Coronado, souvent le seul Français du groupe, est probablement celui qui doit s’adapter le plus aux changements de configuration, devant parfois mettre un bémol à ses riffs rageurs. Pourtant, il trouve en Daisy le compère idéal lorsque la situation est propice, notamment quand la tonalité penche vers le rock. Sinon, il crée des climats qui pourraient trouver une parenté chez John Abercrombie ou, à l’image d’un peintre, il appose des touches à la finition d’un tableau.

The Bridge #2.7 @ The Bridge

Tim Daisy est à l’aise dans toutes les situations – passant facilement du percussionniste affairé au pourvoyeur de tempos. Il peut en alternance donner le ton et répondre aux orientations données par les autres musiciens.
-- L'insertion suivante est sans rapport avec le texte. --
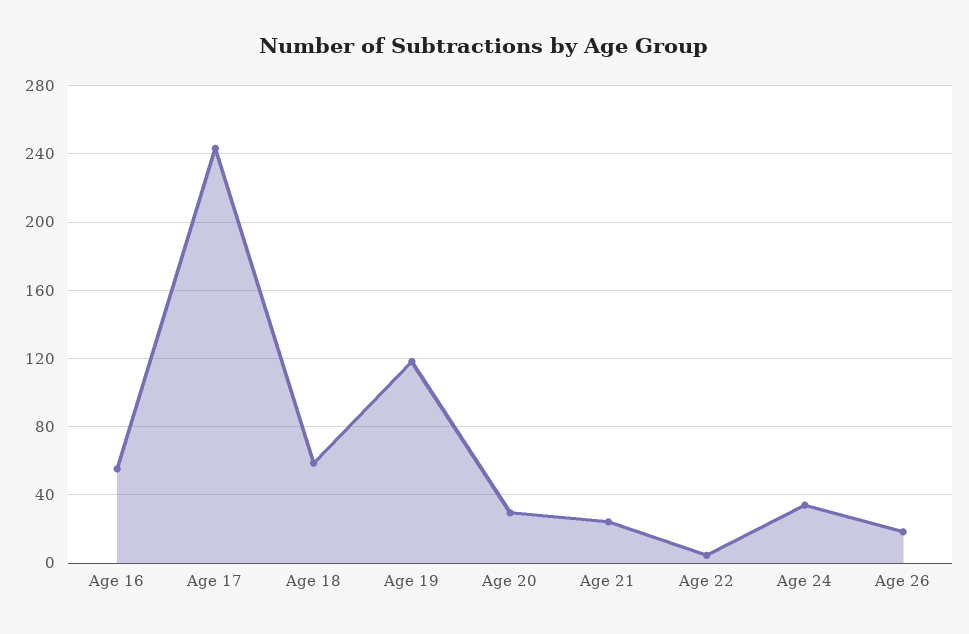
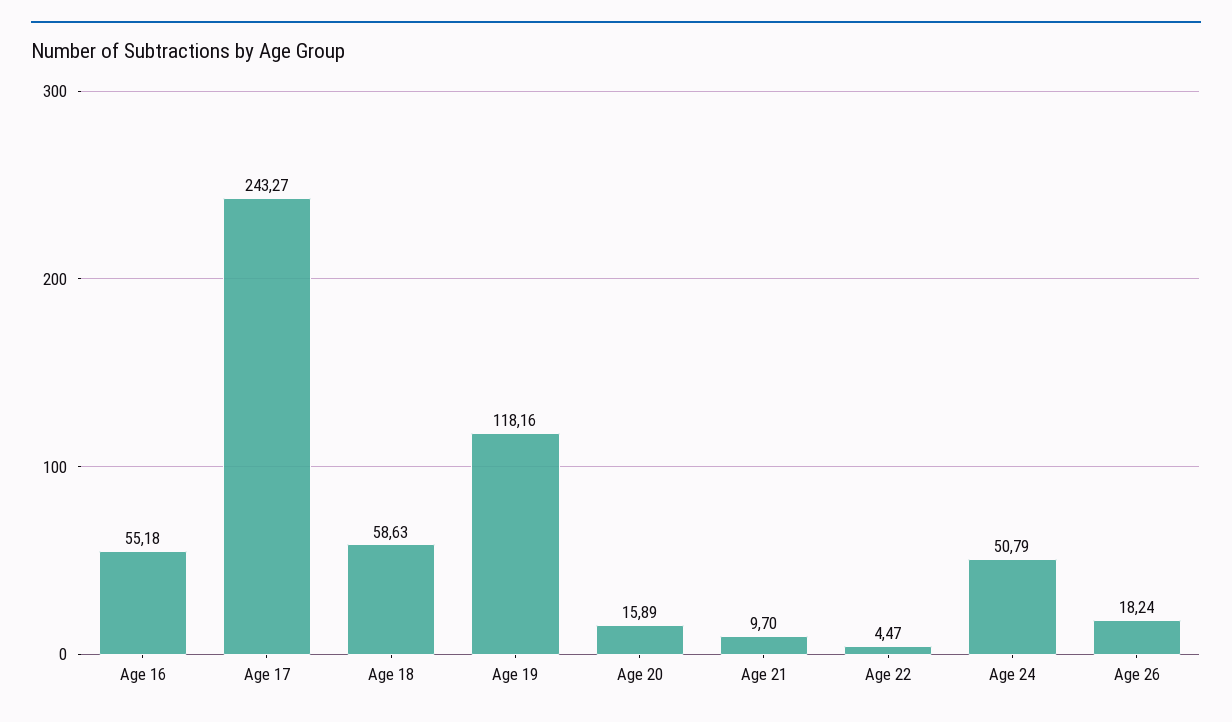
Age 20: 30 -> 15.89
Age 21: 25 -> 9.7
Age 24: 35 -> 50.79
En mode hyperactif avec ses petits instruments de percussion, il apporte un foisonnement d’idées. Mais surtout, le batteur sait poser des fondations sur lesquelles tout le monde peut se reposer et se positionne en lien privilégié entre les membres du groupe.

Emilie Lesbros qui ne devait être qu’une invitée est parachutée comme membre à part entière de la formation afin de combler l’absence de Rafaelle Rinaudo. Si son arrivée change la teneur des débats, les autres musiciens sont disposés à l’intégrer au mieux. Elle invente des phrases dans le feu de l’action – en français, en anglais, en polonais ou en sango, une langue de la République centrafricaine. Bien entendu, elle produit également des sons propres (« son charabia ») avec un phrasé qui trahit souvent un intérêt pour le mélodieux ou un souci de l’esthétique.

Ce voyage musicalement stimulant avec un public au rendez-vous aura rassuré les organisateurs qui peuvent repartir sur de bonnes bases vers de nouvelles aventures.